Follow up on Girls & Boys
Follow up on a subject that won’t go away.
For all of you female PharmDs making money out there and can’t find a man up to your level to marry and have a life with. More dismal statistics.
My advice: Don’t hold out for Mister Perfect. When a guy rings your bell, take him. You can have a very nice life with Mister Good Enough.
The American Association of University Women has recently tried to refute the facts. They said that what has been called “boy troubles” is a myth. Then they say that the disparity in education is in poor and minority children.
The AAUW is wrong on both counts. The only one where they are right is their assertion that the gap is not something caused by feminists.
Women earn 59% of all master’s degrees. 57% of all bachelor’s degrees. Please tell us how pronounced the disparity is in PharmD degrees.
It starts way back, elementary, middle schools. The boys are just not as interested in doing well as the girls are. This slide just keeps on going.
I’ll get back to the issue that young, educated professional women will have to have some attention on the project of finding a mate who is her equal. This is not easy when the men out there want a woman they can dominate.

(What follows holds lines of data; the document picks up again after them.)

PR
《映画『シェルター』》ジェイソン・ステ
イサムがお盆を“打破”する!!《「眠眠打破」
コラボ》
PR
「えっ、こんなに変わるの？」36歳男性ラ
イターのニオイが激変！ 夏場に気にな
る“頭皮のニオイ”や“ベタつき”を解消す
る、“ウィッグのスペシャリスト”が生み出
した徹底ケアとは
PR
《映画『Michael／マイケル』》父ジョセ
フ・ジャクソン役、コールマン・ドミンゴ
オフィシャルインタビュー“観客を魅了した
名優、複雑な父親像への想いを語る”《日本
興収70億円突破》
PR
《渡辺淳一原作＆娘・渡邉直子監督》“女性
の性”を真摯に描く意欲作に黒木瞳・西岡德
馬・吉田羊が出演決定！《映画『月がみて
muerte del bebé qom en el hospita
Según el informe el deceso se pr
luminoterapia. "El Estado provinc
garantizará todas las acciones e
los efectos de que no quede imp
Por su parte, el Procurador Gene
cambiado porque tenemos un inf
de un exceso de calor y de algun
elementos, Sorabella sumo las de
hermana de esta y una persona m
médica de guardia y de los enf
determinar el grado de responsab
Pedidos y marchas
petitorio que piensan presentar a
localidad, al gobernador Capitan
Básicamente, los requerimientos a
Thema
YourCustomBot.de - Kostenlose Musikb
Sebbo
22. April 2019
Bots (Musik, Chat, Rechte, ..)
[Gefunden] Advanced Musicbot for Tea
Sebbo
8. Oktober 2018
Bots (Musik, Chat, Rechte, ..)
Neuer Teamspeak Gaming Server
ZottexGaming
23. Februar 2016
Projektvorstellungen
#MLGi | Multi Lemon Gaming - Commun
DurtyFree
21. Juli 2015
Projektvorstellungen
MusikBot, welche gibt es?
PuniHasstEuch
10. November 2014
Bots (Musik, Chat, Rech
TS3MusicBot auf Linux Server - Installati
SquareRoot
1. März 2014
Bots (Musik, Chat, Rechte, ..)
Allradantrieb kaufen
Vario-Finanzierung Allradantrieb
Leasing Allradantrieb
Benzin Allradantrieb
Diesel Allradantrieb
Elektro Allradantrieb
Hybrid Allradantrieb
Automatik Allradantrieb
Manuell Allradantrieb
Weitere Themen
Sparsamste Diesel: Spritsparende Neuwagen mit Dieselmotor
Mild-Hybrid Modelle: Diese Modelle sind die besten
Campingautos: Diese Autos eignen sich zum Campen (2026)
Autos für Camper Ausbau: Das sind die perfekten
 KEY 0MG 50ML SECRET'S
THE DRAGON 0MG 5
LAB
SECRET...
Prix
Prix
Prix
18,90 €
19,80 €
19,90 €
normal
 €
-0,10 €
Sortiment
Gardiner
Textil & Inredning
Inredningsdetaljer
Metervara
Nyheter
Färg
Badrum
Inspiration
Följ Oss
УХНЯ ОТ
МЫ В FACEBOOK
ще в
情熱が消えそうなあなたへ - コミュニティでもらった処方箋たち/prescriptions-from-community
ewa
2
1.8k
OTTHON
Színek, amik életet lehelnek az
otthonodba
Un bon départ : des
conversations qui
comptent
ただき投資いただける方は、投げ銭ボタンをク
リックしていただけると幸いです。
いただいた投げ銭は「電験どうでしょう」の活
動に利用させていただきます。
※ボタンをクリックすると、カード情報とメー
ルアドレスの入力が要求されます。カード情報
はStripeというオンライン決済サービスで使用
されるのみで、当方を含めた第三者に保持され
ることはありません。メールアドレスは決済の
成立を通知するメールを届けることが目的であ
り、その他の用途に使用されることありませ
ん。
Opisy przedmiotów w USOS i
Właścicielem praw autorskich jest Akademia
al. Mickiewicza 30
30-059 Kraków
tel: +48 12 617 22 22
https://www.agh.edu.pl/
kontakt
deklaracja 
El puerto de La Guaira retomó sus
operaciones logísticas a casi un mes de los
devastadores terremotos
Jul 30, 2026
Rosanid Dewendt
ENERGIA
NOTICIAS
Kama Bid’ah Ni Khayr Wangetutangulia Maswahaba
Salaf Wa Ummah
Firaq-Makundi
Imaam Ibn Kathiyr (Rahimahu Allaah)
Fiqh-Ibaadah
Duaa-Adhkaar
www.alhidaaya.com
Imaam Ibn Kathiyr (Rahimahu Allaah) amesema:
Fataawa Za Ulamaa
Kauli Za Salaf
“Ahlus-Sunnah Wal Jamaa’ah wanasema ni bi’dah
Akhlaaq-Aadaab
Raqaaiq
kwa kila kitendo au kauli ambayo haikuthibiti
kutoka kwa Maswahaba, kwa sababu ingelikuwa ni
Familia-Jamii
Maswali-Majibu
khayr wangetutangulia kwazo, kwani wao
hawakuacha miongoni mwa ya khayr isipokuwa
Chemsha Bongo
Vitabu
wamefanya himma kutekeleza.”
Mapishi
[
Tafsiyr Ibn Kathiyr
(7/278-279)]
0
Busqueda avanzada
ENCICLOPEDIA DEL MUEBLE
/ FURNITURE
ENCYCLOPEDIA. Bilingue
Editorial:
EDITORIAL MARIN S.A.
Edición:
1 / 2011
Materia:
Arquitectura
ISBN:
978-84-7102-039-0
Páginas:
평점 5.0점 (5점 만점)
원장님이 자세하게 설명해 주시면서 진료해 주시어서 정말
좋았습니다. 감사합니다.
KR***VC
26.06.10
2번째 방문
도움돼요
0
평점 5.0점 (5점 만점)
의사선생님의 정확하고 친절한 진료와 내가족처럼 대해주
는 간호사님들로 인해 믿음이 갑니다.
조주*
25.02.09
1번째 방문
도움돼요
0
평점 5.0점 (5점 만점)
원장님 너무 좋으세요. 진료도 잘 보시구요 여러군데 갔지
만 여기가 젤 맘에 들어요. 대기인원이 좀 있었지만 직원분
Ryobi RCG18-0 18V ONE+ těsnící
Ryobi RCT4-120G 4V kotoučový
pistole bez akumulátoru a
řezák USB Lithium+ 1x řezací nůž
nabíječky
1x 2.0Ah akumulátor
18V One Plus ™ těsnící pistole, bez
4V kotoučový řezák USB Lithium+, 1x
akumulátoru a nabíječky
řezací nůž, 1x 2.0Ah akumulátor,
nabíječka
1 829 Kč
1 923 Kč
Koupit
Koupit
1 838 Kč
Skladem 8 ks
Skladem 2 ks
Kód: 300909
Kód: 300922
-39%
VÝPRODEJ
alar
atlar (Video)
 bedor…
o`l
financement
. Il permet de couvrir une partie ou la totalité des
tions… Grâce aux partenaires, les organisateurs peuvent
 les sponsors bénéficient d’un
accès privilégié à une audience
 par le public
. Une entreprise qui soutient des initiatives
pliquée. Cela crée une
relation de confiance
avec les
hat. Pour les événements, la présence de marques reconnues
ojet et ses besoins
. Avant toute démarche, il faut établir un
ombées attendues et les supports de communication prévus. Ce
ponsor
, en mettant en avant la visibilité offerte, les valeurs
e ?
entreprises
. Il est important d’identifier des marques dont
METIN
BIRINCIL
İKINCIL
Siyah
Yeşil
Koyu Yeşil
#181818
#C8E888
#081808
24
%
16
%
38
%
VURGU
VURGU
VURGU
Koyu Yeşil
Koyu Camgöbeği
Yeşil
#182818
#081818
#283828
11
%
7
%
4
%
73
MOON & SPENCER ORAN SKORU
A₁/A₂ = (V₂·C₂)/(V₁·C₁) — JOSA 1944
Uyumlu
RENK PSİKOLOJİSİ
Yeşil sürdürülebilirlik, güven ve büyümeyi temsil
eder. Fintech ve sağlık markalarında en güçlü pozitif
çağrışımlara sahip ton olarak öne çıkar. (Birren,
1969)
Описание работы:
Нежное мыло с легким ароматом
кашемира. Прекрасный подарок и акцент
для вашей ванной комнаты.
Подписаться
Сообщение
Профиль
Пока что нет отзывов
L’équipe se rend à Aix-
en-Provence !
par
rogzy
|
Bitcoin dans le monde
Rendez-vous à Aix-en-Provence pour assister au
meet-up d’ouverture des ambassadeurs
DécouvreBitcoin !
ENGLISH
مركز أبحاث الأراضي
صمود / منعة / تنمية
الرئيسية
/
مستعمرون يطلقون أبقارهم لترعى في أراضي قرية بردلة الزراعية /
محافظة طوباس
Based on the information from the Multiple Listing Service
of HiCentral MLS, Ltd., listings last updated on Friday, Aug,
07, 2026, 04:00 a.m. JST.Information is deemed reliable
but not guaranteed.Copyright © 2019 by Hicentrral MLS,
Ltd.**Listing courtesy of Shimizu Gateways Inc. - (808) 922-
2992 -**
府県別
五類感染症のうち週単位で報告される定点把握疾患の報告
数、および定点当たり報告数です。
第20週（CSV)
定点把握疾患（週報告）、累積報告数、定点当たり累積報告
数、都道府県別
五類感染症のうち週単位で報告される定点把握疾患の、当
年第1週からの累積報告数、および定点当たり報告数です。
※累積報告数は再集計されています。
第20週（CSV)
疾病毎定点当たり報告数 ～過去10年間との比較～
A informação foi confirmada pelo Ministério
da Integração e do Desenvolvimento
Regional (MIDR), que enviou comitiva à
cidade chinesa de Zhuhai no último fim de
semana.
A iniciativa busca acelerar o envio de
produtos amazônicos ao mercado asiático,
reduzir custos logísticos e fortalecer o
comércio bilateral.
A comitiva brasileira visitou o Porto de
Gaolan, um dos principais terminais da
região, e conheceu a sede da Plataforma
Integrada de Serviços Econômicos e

The bad news goes like this:
Predator download You are sitting in a nice, upscale bar on a Friday night, nursing a champagne cocktail. A good-looking, well-dressed young man has been eying you. You are not real good at this, but you give him a look.
The band is playing dance music, but you hope that he doesn’t ask you to dance. It makes you feel too vulnerable. There, he just made eye contact and raises his beer. You raise your glass timidly. He starts working his way over to you.
After a few minutes of baseball talk. He is a Cubs fan. You don’t tell him that the White Sox are your team. Finally, he lets you know that his is a lawyer. He talks about his job a bit. Then he asks,
“What do you do?”
A lawyer. That is good. “I’m a pharmacist,” you say. “I’m a Doctor of Pharmacy.”
His eyebrows raise. “I didn’t know that pharmacists were doctors.”
You smile. This is very good. An attorney. The last guy you dated was a salesman for Cardinal. “We are doctors,” you say.
He drains his beer and looks around the room uncomfortably. “Well, a doctor.” He smiles. “I gotta go. I gotta go find a stripper.”